Dienes likes to create a tension between materials that are hand-made and machine-made – his Friday light is made from mouth-blown glass and pressed aluminium, for example – and he’s looking to do something similar here, although this has a feeling of being more personal, because of the Colombian connection.
“I love that kind of work,” he says. “You don’t have briefings, so no one’s telling you what to do. You’re just doing it because you love the project. It’s a luxury.”
Dienes implicitly differentiates between the products that he develops on his own, and then finds a manufacturer for, and those that come directly from a manufacturer, with a complex brief to consider before he’s even lifted a pencil.
The former suits his working methods better because he likes to experiment with a material first, and then see what forms it suggests to him.
For his Wyzer wall clock, it was a case of finding the right materials for a problem that had been nagging him: “I wanted to make a clock with really big hands, but one that was light enough to work with batteries, not mains electricity, so you could put it anywhere. I got inspired by PET plastic water bottles – they’re thin but strong – which meant I could have these big, big hands that were very light.” Wyzer is in fact all hands and nothing else, “so you can mount it on the wall and make the biggest clock in the world.” Dutch firm LEFF Amsterdam snapped it up within 30 minutes of Dienes unveiling it at Frankfurt trade show Ambiente.
Other projects have not been so straightforward, like the Capa desk. With its asymmetrical form and multiple finishes (Capa means “layers” in Spanish, and was initially imagined as a series of stacked boxes) it has all the friendliness and personality Dienes strives for, but it was hard going. “I think I made 13 different presentations about it in the end, it was always changing, changing, changing. It’s taken something like two years to finish, but now the colours, the proportions, everything is perfect.”
Although designed for the home, there’s no reason why it shouldn’t translate to the workplace, and its folded metal privacy screens show that Foundry Collection is probably hedging its bets as to its end consumer.

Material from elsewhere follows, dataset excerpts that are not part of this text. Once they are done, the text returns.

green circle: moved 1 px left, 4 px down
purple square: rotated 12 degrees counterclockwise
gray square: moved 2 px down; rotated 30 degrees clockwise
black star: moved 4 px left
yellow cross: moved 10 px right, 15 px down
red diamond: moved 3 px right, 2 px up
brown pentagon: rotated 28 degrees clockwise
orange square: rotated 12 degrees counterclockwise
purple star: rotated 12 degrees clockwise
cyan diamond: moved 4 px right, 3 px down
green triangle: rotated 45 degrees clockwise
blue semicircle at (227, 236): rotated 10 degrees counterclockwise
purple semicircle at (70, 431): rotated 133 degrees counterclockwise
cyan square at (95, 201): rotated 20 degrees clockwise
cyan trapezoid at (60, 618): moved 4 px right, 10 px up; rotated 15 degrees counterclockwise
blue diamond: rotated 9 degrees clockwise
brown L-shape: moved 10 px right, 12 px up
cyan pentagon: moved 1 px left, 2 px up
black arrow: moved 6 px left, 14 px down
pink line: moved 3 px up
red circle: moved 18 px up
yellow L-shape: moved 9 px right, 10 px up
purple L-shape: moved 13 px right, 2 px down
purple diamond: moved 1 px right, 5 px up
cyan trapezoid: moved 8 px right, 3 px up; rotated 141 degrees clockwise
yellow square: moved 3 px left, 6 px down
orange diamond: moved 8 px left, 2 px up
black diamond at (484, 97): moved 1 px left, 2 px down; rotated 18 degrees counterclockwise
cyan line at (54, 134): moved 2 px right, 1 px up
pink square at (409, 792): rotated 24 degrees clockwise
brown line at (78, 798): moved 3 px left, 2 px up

Despite Capa’s drawn-out development, Dienes has still created something that reflects his passions – it is customisable, for example, so you can add or subtract different types of shelving, or have the screen on the left, right, or double up and have both; and it shows a sensitivity for balancing materials and finishes. Capa is also the physical manifestation of the thing that Dienes tries to impart to his students – pushing through problems to achieve success: “You have to learn how to keep on working to develop an idea, and never give up,” he says. “Things don’t come immediately; things come from hard work.”
His second bit of advice is equally pointed: “I always explain that you don’t have to change the world with one design; it’s about making something simple that can help people every day.”